サブタイトルの答えは、ITエンジニアにおなじみの「モジュール化」「イテレーション」になる。

モジュール化とは、システムやアプリケーションを独立した部品(モジュール)に分割する設計手法のこと。分割することで複雑なシステムを管理しやすくし、保守性や品質を向上させることができる。

イテレーションとは、アジャイル開発において、計画・開発・テストを繰り返し行う短い開発サイクルのこと。反復を繰り返すことで、顧客からのフィードバックやリスクの発見を早期に行い、対策を講じやすくする。

モジュール化とイテレーション、この2つが、プロジェクトを成功に導く鍵になる。そしてこの手法を、システム開発ではなく、巨大プロジェクトに応用せよという。本書では、エンパイアステートビルの建築や、ピクサー映画の制作などで、モジュール化とイテレーションがどのように実現されているかを紹介している。

成功したビル建設と映画製作に共通するもの

例えば、エンパイアステートビルの建設は、モジュール化とイテレーションの好例だ。

ニューヨークで最も高い443mの標高を誇る102階建てのビルディングだ。著者に言わせると、特筆すべきなのは建てる前の計画になる。十分な時間をかけ、階層ごとに必要な建材と作業者の配置、必要な工数の設計と見積もりを行い、そのプロセスを繰り返すことで進められたという。

施工も階層ごとに行われ、まず最初の階を作り上げ、2階、3階と順番に建設されていった。これにより、建設チームは建設プロセスに習熟し、効率と品質を高めることができた。建設チームのメンバーは、102階のビルを建てるというよりも、一つのフロアの建築を102回繰り返したのだ

102階という巨大なビルディングを、「ひとつの階層」を102個に分けた組み合わせとして見なす(本書では「レゴのように」と表現されている)。そして、一つの階層を建設することを反復(イテレーション)したのだ。その結果、13ヶ月という驚異的なスピードで予算内で達成したというのだ。

→ 課題 A:
モジュール化とイテレーションについての本文のうち、「サブタイトルの答えは、ITエ」から始まり「されているかを紹介している。」で終わる部分を一字も変えずに書き写しなさい。
→ 課題 B:
モジュール化とイテレーションについての本文によると、エンパイアステートビルの建設は何ヶ月で達成されたか。
→ 課題 C:
モジュール化とイテレーションについての本文を、最後の文の後から書き進めなさい。
これらの行は、本文とは別の出典から取ったものです。

→ 収集資料:

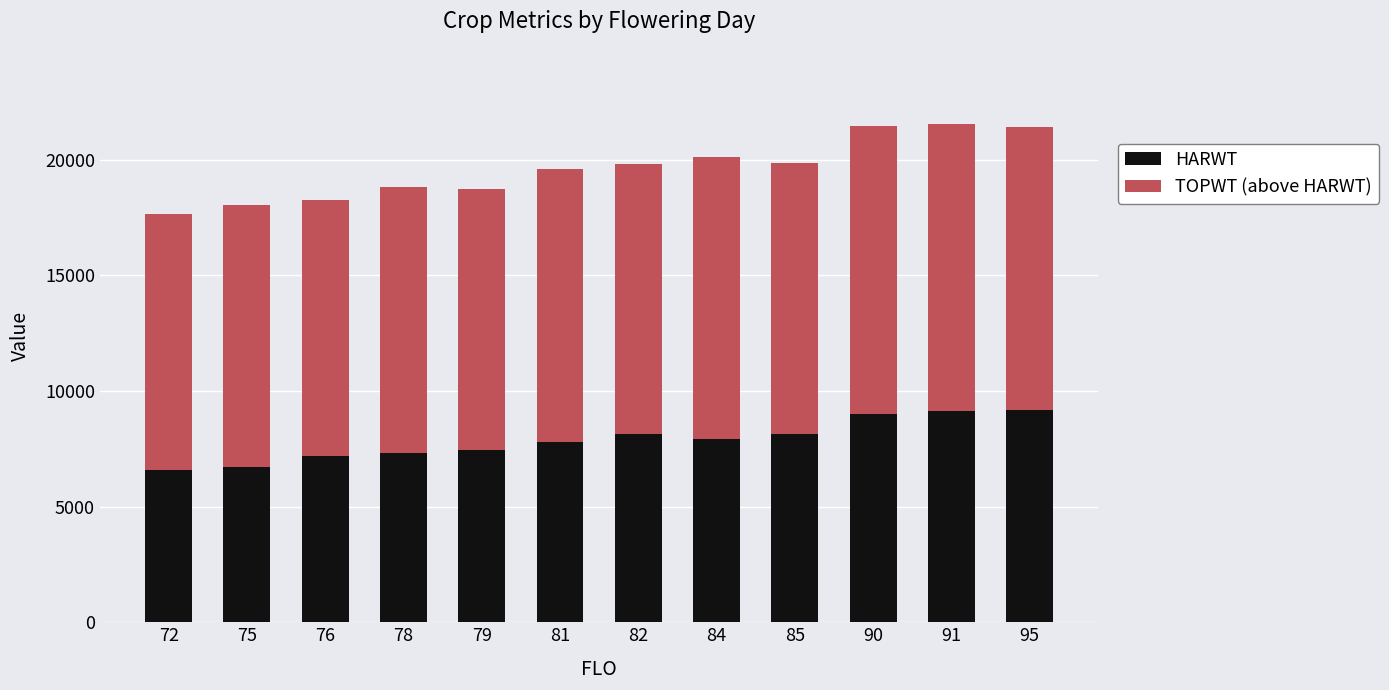

What is the total value across all series at 95?

21407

→ 回答 A:
サブタイトルの答えは、ITエンジニアにおなじみの「モジュール化」「イテレーション」になる。

モジュール化とは、システムやアプリケーションを独立した部品(モジュール)に分割する設計手法のこと。分割することで複雑なシステムを管理しやすくし、保守性や品質を向上させることができる。

イテレーションとは、アジャイル開発において、計画・開発・テストを繰り返し行う短い開発サイクルのこと。反復を繰り返すことで、顧客からのフィードバックやリスクの発見を早期に行い、対策を講じやすくする。

モジュール化とイテレーション、この2つが、プロジェクトを成功に導く鍵になる。そしてこの手法を、システム開発ではなく、巨大プロジェクトに応用せよという。本書では、エンパイアステートビルの建築や、ピクサー映画の制作などで、モジュール化とイテレーションがどのように実現されているかを紹介している。

→ 回答 B:
13ヶ月で、予算内で達成された。

→ 回答 C:
あるいは、ピクサーの映画製作のプロセスは、「創造性という偶発要素を、いかに巨大プロジェクトに織り込むか」という課題への回答となっている。

『トイ・ストーリー』や『ファインディング・ニモ』、最近だったら『インサイド・ヘッド2』など、高いクオリティの作品を次々と生み出しているピクサーだが、「創造性」と「計画性」という、一見相反する要素を、どのように折り合いをつけているのか?

他の製作会社と同様、アイデアを作り出し、脚本を書き、絵コンテを書く。ピクサーが違うのは、この構想段階において、一度完全な作品を作り上げる手法を取っている。

初期段階で詳細化したストーリーボードを元に、アニマティック(簡易アニメーション)を作り上げてしまう。そうすることで、映画全体のストーリー、シーンの構成、キャラの動き、カメラアングルを視覚的に確認することができる。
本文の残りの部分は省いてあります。